Let $H\triangleleft G$ and $K\triangleleft G$ show that $H\cap K\triangleleft G$

Question

Please check my proof

If $H\triangleleft G$ then $gHg^{-1}=H $ for every $g\in G $

If $K\triangleleft G$ then $gKg^{-1}=K$ for every $g\in G$

Then $H\cap K = gHg^{-1}gKg^{-1}=gHKg^{-1}$

Then $H\cap K\triangleleft G$

Answer 1

The third line is wrong: you seem to be claiming that $H\cap K=HK$, which isn't true (e.g. try $G=\mathbb Z/6\mathbb Z$, $H=\langle2\rangle$, $K=\langle3\rangle$).
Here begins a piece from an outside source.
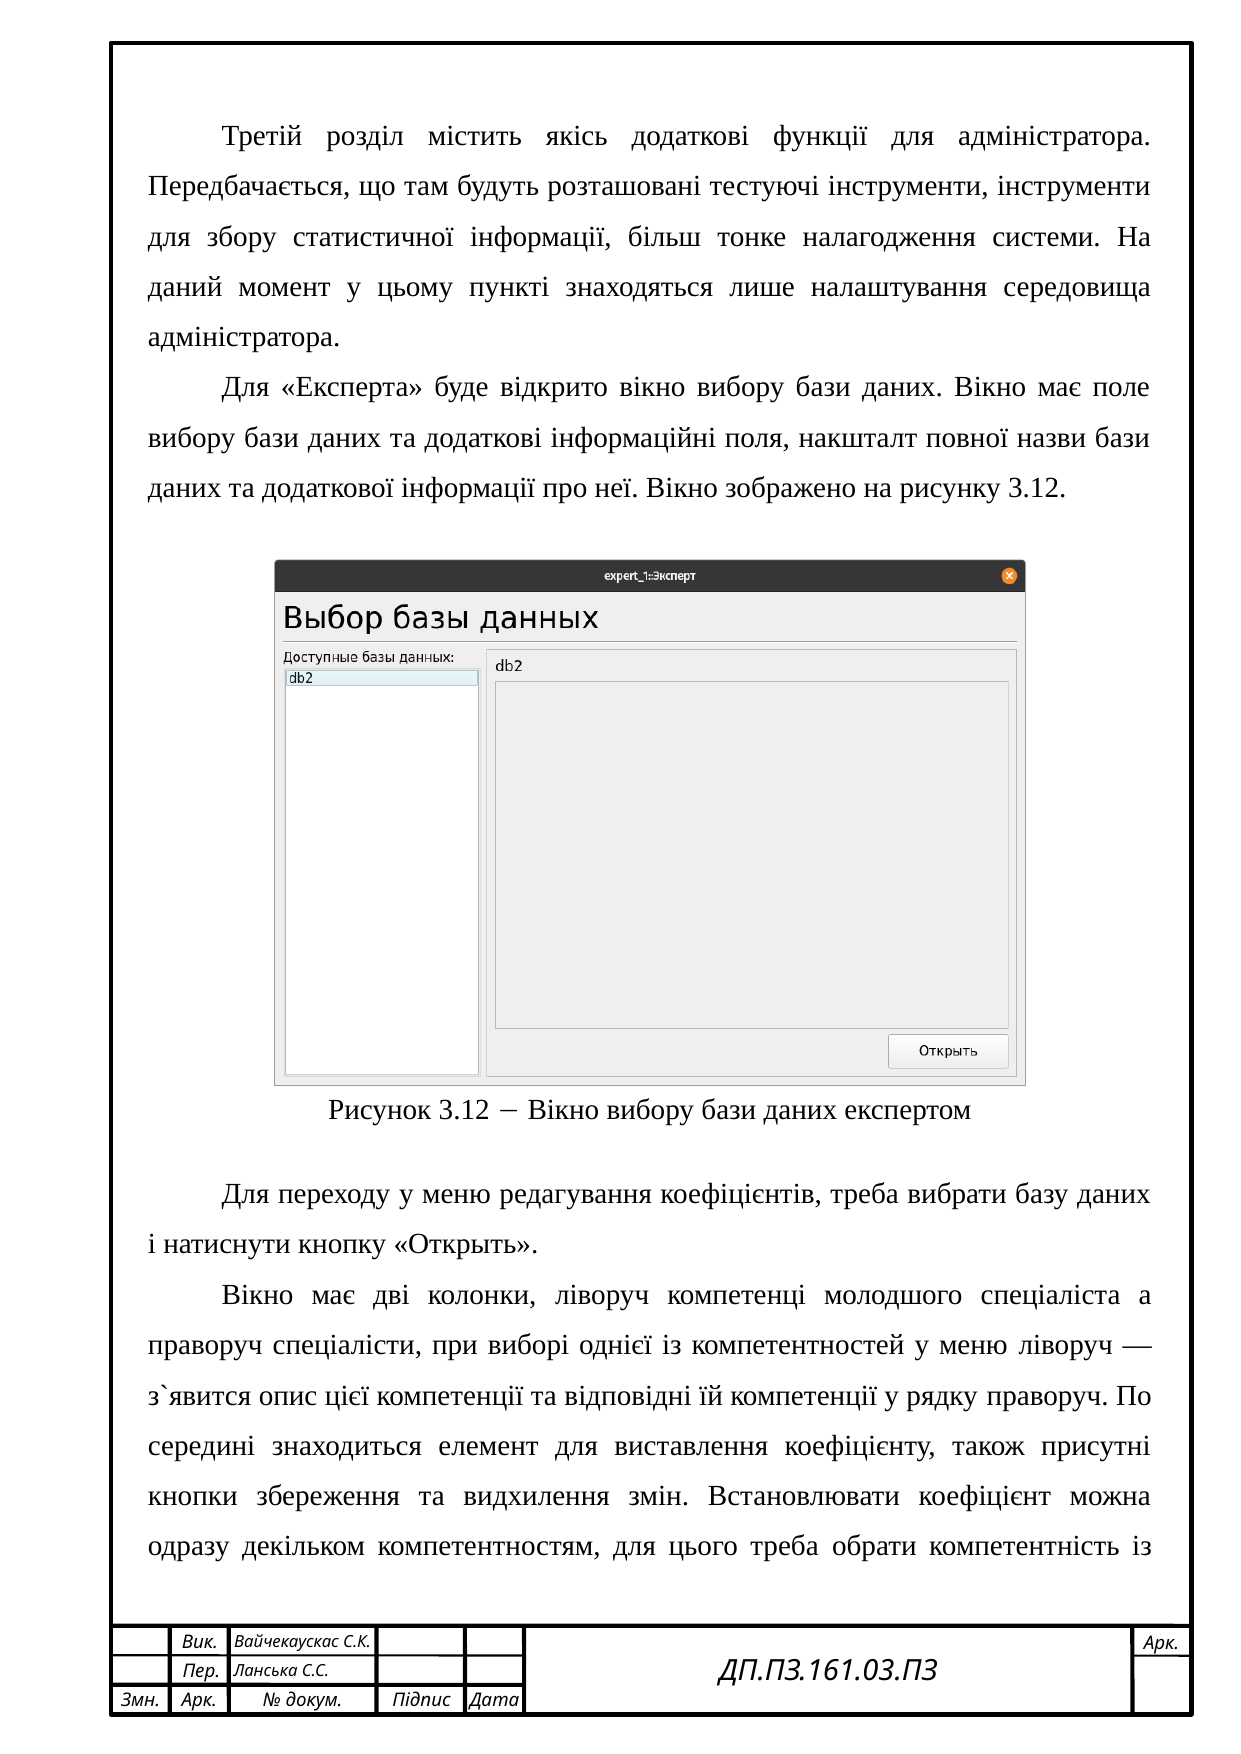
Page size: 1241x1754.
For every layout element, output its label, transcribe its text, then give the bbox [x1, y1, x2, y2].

What you should be doing is proving that $g(H\cap K)g^{-1}=H\cap K$. Hint: Take $a\in H\cap K$; then $a\in H$ and $a\in K$, so what can you say about $gag^{-1}$?

Answer 2

You proof is flawed as $$H\cap K \subseteq H\subseteq HK$$ where equality does not need to hold so you cannot say that.

A better method is this to show that for $x\in H\cap K$ we have $gxg^{-1}\in H\cap K$ for all $g$.

This is trivial as $x\in H$ gives that $gxg^{-1}\in H$ and $x\in K$ gives that $gxg^{-1}\in K$ which means that $gxg^{-1}\in H\cap K$.